Telling us about that, Basil Nod also dwells upon the secrets of the right barrel filling procedure, that results in limiting the air contact with wine to a certain extent. In order to transfer wine from the barrel (all guests should by all means learn how theory is applied to practice here) the winemaker uses “lopovka” – a special glass device, whose name literally means “to steal from a neighbour” in Hungarian. It was made of a special kind of pumpkin in the past.
Vasyl fills glasses (one third full – as the wine tasting etiquette demands – to make wine breath) and tells the story of a legendary “Angel particle”: an amount of beverage that evaporates out of barrels while aging and really “breathes”. Cellar master tells: wine should be evaluated comprehensively, three senses are involved in wine tasting: vision, smell and taste, and only if everyone likes the product, you can say that the wine is “yours”, since a wine taster may not like the taste even of the best quality wine.

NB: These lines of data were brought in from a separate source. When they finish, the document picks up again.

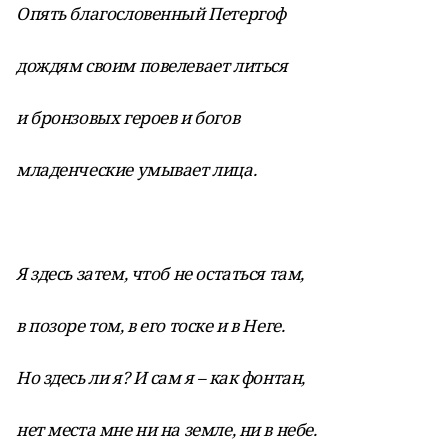
Опять благословенный Петергоф
дождям своим повелевает литься
и бронзовых героев и богов
младенческие умывает лица.
Я здесь затем, чтоб не остаться там,
в позоре том, в его тоске и в Неге.
Но здесь ли я? И сам я – как фонтан,
нет места мне ни на земле, ни в небе.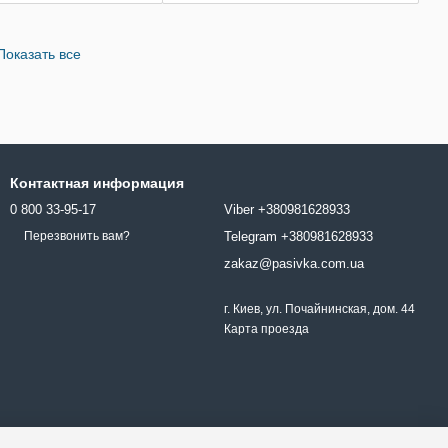
Показать все
Контактная информация
0 800 33-95-17
Viber +380981628933
Telegram +380981628933
Перезвонить вам?
zakaz@pasivka.com.ua
г. Киев, ул. Почайнинская, дом. 44
Карта проезда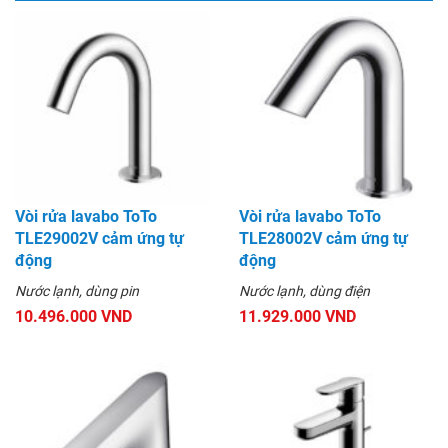
Vòi rửa lavabo ToTo
Vòi rửa lavabo ToTo
TLE29002V cảm ứng tự
TLE28002V cảm ứng tự
động
động
Nước lạnh, dùng pin
Nước lạnh, dùng điện
10.496.000 VND
11.929.000 VND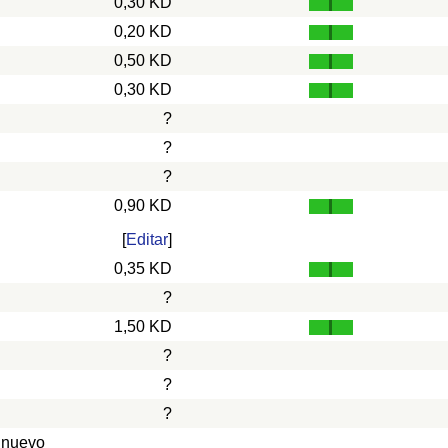
0,30 KD
0,20 KD
0,50 KD
0,30 KD
?
?
?
0,90 KD
[
Editar
]
0,35 KD
?
1,50 KD
?
?
?
 nuevo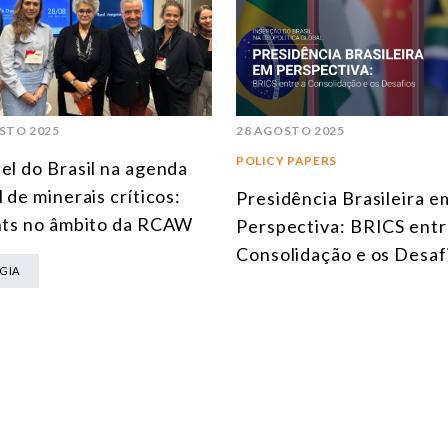
STO 2025
28 AGOSTO 2025
POLICY PAPERS
el do Brasil na agenda
l de minerais críticos:
Presidência Brasileira e
hts no âmbito da RCAW
Perspectiva: BRICS entr
Consolidação e os Desaf
GIA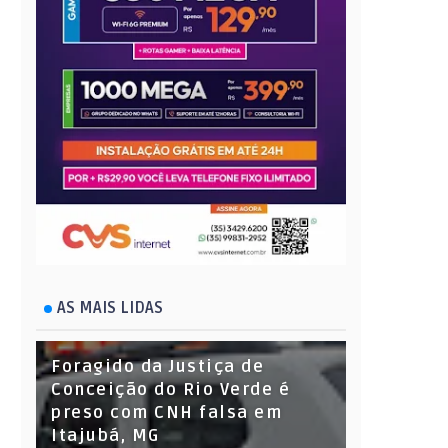
AS MAIS LIDAS
Foragido da Justiça de
Conceição do Rio Verde é
preso com CNH falsa em
Itajubá, MG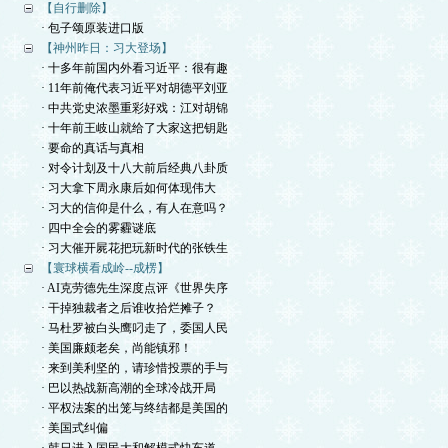
【自行删除】
· 包子颂原装进口版
【神州昨日：习大登场】
· 十多年前国内外看习近平：很有趣
· 11年前俺代表习近平对胡德平刘亚
· 中共党史浓墨重彩好戏：江对胡锦
· 十年前王岐山就给了大家这把钥匙
· 要命的真话与真相
· 对令计划及十八大前后经典八卦质
· 习大拿下周永康后如何体现伟大
· 习大的信仰是什么，有人在意吗？
· 四中全会的雾霾谜底
· 习大催开屍花把玩新时代的张铁生
【寰球横看成岭--成楞】
· AI克劳德先生深度点评《世界失序
· 干掉独裁者之后谁收拾烂摊子？
· 马杜罗被白头鹰叼走了，委国人民
· 美国廉颇老矣，尚能镇邪！
· 来到美利坚的，请珍惜投票的手与
· 巴以热战新高潮的全球冷战开局
· 平权法案的出笼与终结都是美国的
· 美国式纠偏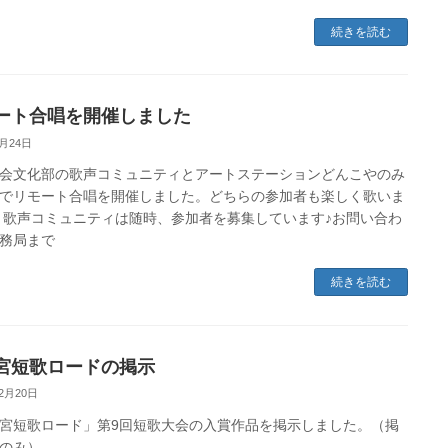
続きを読む
ート合唱を開催しました
1月24日
会文化部の歌声コミュニティとアートステーションどんこやのみ
でリモート合唱を開催しました。どちらの参加者も楽しく歌いま
 歌声コミュニティは随時、参加者を募集しています♪お問い合わ
務局まで
続きを読む
宮短歌ロードの掲示
12月20日
宮短歌ロード」第9回短歌大会の入賞作品を掲示しました。（掲
のみ）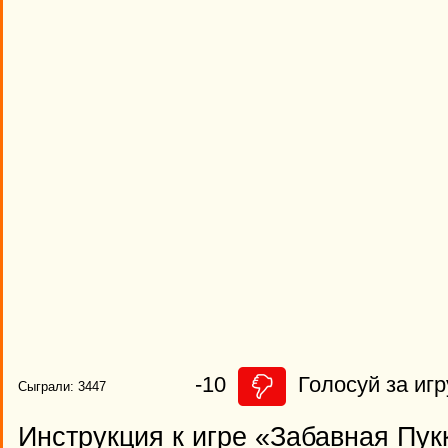
-10
Голосуй за игр
Сыграли: 3447
Инструкция к игре «Забавная Пук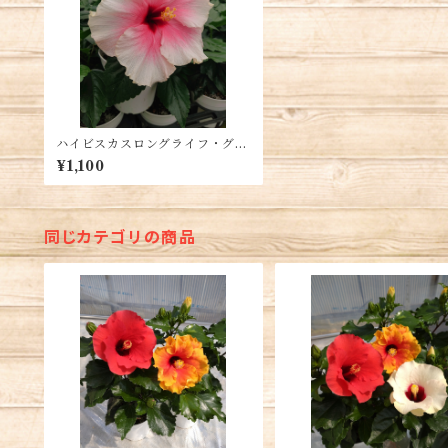
ハイビスカスロングライフ・グレ
イス3 5号鉢 送料別
¥1,100
同じカテゴリの商品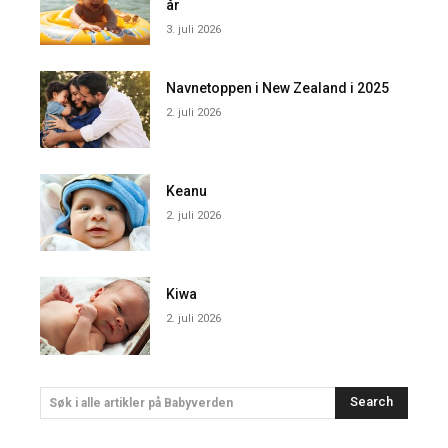
år
3. juli 2026
Navnetoppen i New Zealand i 2025
2. juli 2026
Keanu
2. juli 2026
Kiwa
2. juli 2026
Search
Søk i alle artikler på Babyverden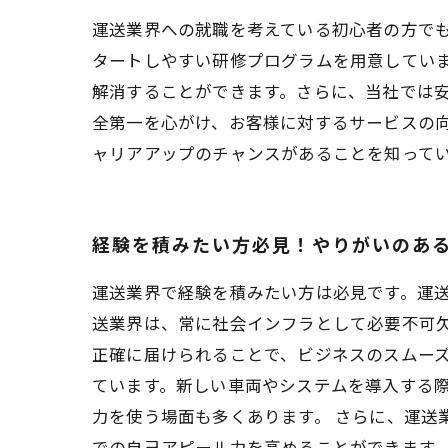
運送業界への就職を考えている初心者の方で
タートしやすい研修プログラムを用意してい
解消することができます。さらに、当社では
全第一を心がけ、お客様に対するサービスの
ャリアアップのチャンスがあることを知って
経験を積みたい方必見！やりがいのあ
運送業界で経験を積みたい方は必見です。運送
送業界は、常に社会インフラとして必要不可
正確に届けられることで、ビジネスのスムーズ
ています。新しい車両やシステムを導入する
力を使う場面も多くあります。 さらに、運送
での自己アピール力を高めることができます。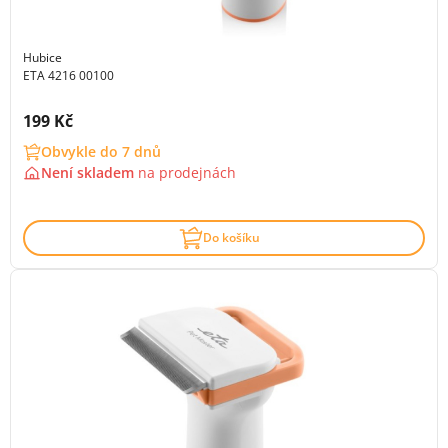
Hubice
ETA 4216 00100
Cena s DPH:
199 Kč
Obvykle do 7 dnů
Není skladem
na
prodejnách
Do košíku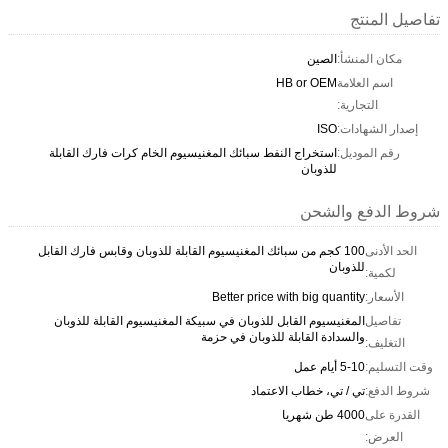
تفاصيل المنتج
مكان المنشأ:
الصين
اسم العلامة
HB or OEM
التجارية:
إصدار الشهادات:
ISO
رقم الموديل:
استخراج النفط سبائك المغنيسيوم الخام كرات فارك القابلة
للذوبان
شروط الدفع والشحن
الحد الأدنى
100 كجم من سبائك المغنيسيوم القابلة للذوبان وقابس فارك القابل
للذوبان
لكمية:
الأسعار:
Better price with big quantity
تفاصيل
المغنيسيوم القابل للذوبان في سبيكة المغنيسيوم القابلة للذوبان
والسدادة القابلة للذوبان في حزمة
التغليف:
وقت التسليم:
5-10 أيام عمل
شروط الدفع:
تي / تي، خطاب الاعتماد
القدرة على
4000 طن شهريا
العرض: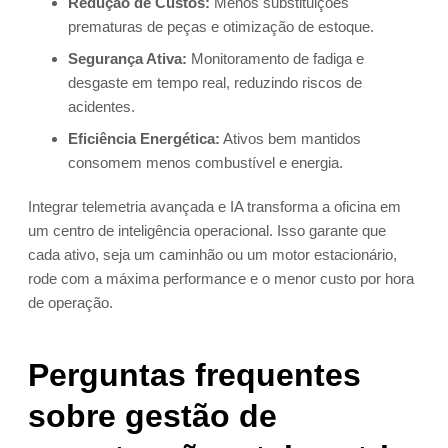
Redução de Custos:
Menos substituições
prematuras de peças e otimização de estoque.
Segurança Ativa:
Monitoramento de fadiga e
desgaste em tempo real, reduzindo riscos de
acidentes.
Eficiência Energética:
Ativos bem mantidos
consomem menos combustível e energia.
Integrar telemetria avançada e IA transforma a oficina em
um centro de inteligência operacional. Isso garante que
cada ativo, seja um caminhão ou um motor estacionário,
rode com a máxima performance e o menor custo por hora
de operação.
Perguntas frequentes
sobre gestão de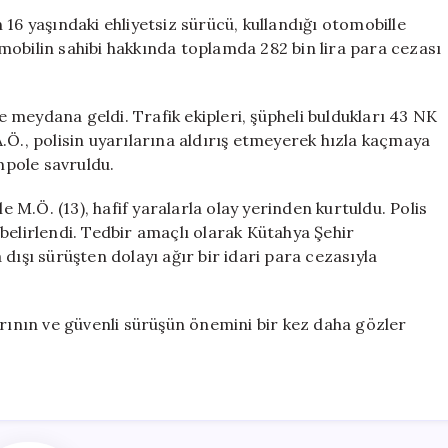
Ehliyetsiz
16 yaşındaki ehliyetsiz sürücü, kullandığı otomobille
Sürücüye
mobilin sahibi hakkında toplamda 282 bin lira para cezası
Yüksek
Miktarda
Ceza
meydana geldi. Trafik ekipleri, şüpheli buldukları 43 NK
Uygulandı
.Ö., polisin uyarılarına aldırış etmeyerek hızla kaçmaya
için
mpole savruldu.
e M.Ö. (13), hafif yaralarla olay yerinden kurtuldu. Polis
belirlendi. Tedbir amaçlı olarak Kütahya Şehir
dışı sürüşten dolayı ağır bir idari para cezasıyla
arının ve güvenli sürüşün önemini bir kez daha gözler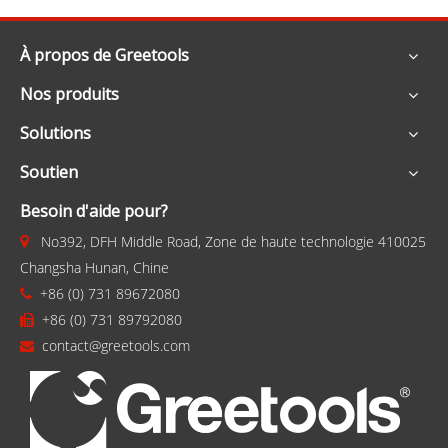
À propos de Greetools
Nos produits
Solutions
Soutien
Besoin d'aide pour?
No392, DFH Middle Road, Zone de haute technologie 410025

Changsha Hunan, Chine
+86 (0) 731 89672080

+86 (0) 731 89792080

contact@greetools.com
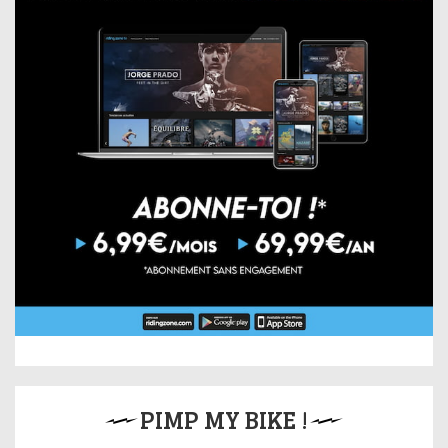
PIMP MY BIKE !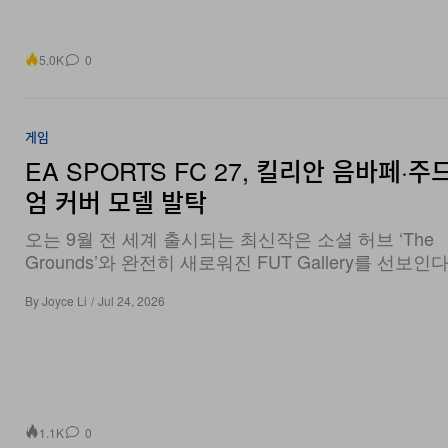
5.0K
0
게임
EA SPORTS FC 27, 킬리안 음바페·주
엄 커버 모델 발탁
오는 9월 전 세계 출시되는 최신작은 소셜 허브 ‘The
Grounds’와 완전히 새로워진 FUT Gallery를 선보인다
By
Joyce Li
/
Jul 24, 2026
1.1K
0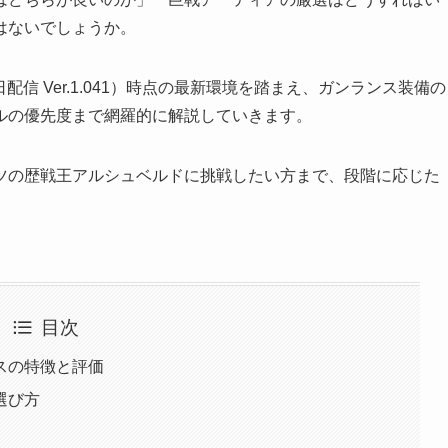
はないでしょうか。
配信 Ver.1.041）時点の最新環境を踏まえ、ガンランス装備の
ルの優先度まで網羅的に解説していきます。
ツの歴戦王アルシュベルドに挑戦したい方まで、段階に応じた
目次
スの特徴と評価
選び方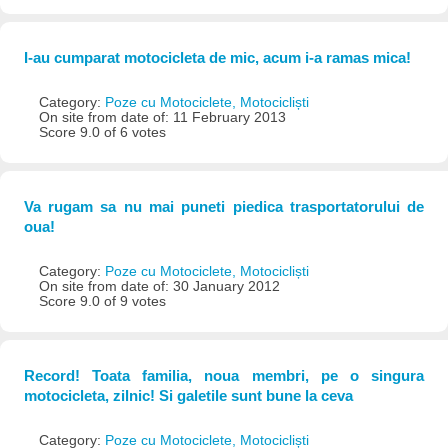
I-au cumparat motocicleta de mic, acum i-a ramas mica!
Category:
Poze cu Motociclete, Motocicliști
On site from date of: 11 February 2013
Score 9.0 of 6 votes
Va rugam sa nu mai puneti piedica trasportatorului de
oua!
Category:
Poze cu Motociclete, Motocicliști
On site from date of: 30 January 2012
Score 9.0 of 9 votes
Record! Toata familia, noua membri, pe o singura
motocicleta, zilnic! Si galetile sunt bune la ceva
Category:
Poze cu Motociclete, Motocicliști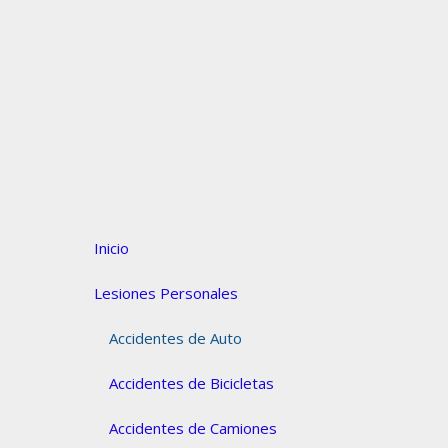
Inicio
Lesiones Personales
Accidentes de Auto
Accidentes de Bicicletas
Accidentes de Camiones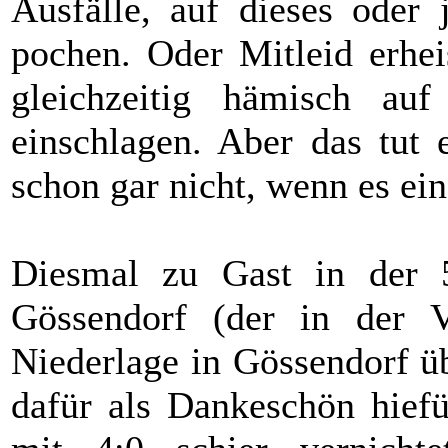
Ausfälle, auf dieses oder 
pochen. Oder Mitleid erhe
gleichzeitig hämisch au
einschlagen. Aber das tut 
schon gar nicht, wenn es ein
Diesmal zu Gast in der 
Gössendorf (der in der V
Niederlage in Gössendorf üb
dafür als Dankeschön hief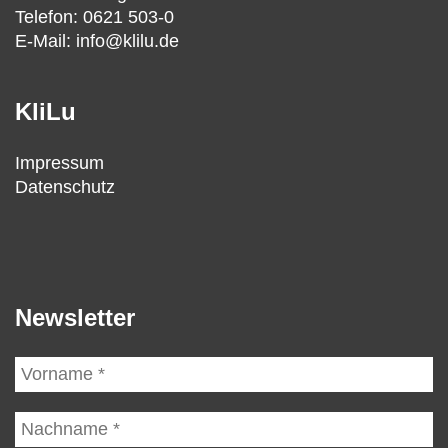
Telefon: 0621 503-0
E-Mail: info@klilu.de
KliLu
Impressum
Datenschutz
Newsletter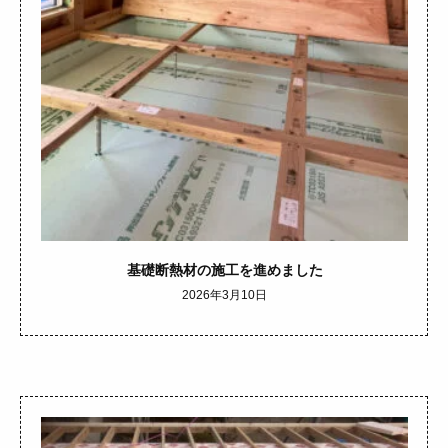
基礎断熱材の施工を進めました
2026年3月10日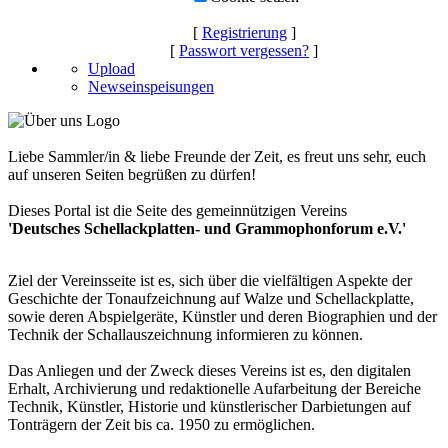
[
Registrierung
]
[
Passwort vergessen?
]
Upload
Newseinspeisungen
Liebe Sammler/in & liebe Freunde der Zeit, es freut uns sehr, euch
auf unseren Seiten begrüßen zu dürfen!
Dieses Portal ist die Seite des gemeinnützigen Vereins
'Deutsches Schellackplatten- und Grammophonforum e.V.'
Ziel der Vereinsseite ist es, sich über die vielfältigen Aspekte der
Geschichte der Tonaufzeichnung auf Walze und Schellackplatte,
sowie deren Abspielgeräte, Künstler und deren Biographien und der
Technik der Schallauszeichnung informieren zu können.
Das Anliegen und der Zweck dieses Vereins ist es, den digitalen
Erhalt, Archivierung und redaktionelle Aufarbeitung der Bereiche
Technik, Künstler, Historie und künstlerischer Darbietungen auf
Tonträgern der Zeit bis ca. 1950 zu ermöglichen.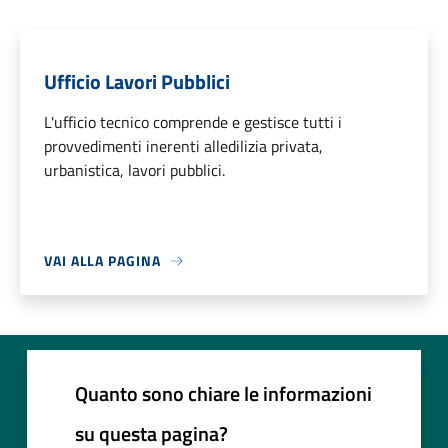
Ufficio Lavori Pubblici
L'ufficio tecnico comprende e gestisce tutti i
provvedimenti inerenti alledilizia privata,
urbanistica, lavori pubblici.
VAI ALLA PAGINA
Quanto sono chiare le informazioni
su questa pagina?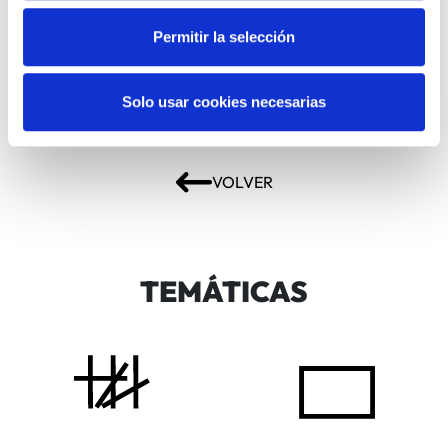
Permitir la selección
Gratis
Entradas:
Solo usar cookies necesarias
COMPARTIR
EVENTO PASADO
VOLVER
TEMÁTICAS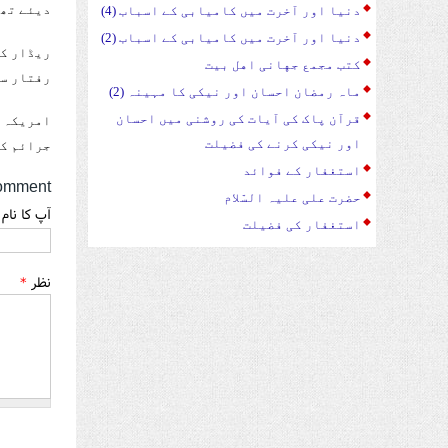
دیئے تھے
دنیا اور آخرت میں کامیابی کے اسباب (4)
دنیا اور آخرت میں کامیابی کے اسباب (2)
ریڈار کی
کتب مجمع جهانی اهل بیت
رفتار سے
ماہ رمضان احسان اور نیکی کا مہینہ (2)
قرآن پاک کی آیات کی روشنی میں احسان
امریکہ ک
اور نیکی کرنے کی فضیلت
جرائم کی
استغفار کے فوائد
omment
حضرت علی علیہ السّلام
آپ کا نام
استغفار کی فضیلت
نظر
*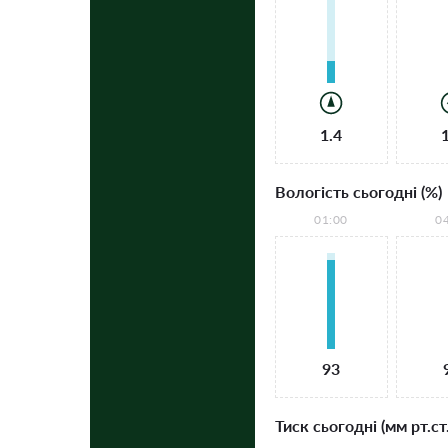
1.4
Вологість сьогодні (%)
01:00
0
93
Тиск сьогодні (мм рт.ст.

So you should search for the right wine for your tastes, that`ll make you feel happy. And this is also an art.
Apparently, it is because of the fact that workers here treat their work as an art and mission to preserve the craft and culture of their land, that the sunny beverage made by the wine-makers of Berehovo has a special nuance in its bouquet. A special touch complements delicate and tart aroma of flowers and fruits (sometimes also of wood and tobacco, and even of tanned leather). Probably, this is how passion for your own work and love for tradition smell and taste.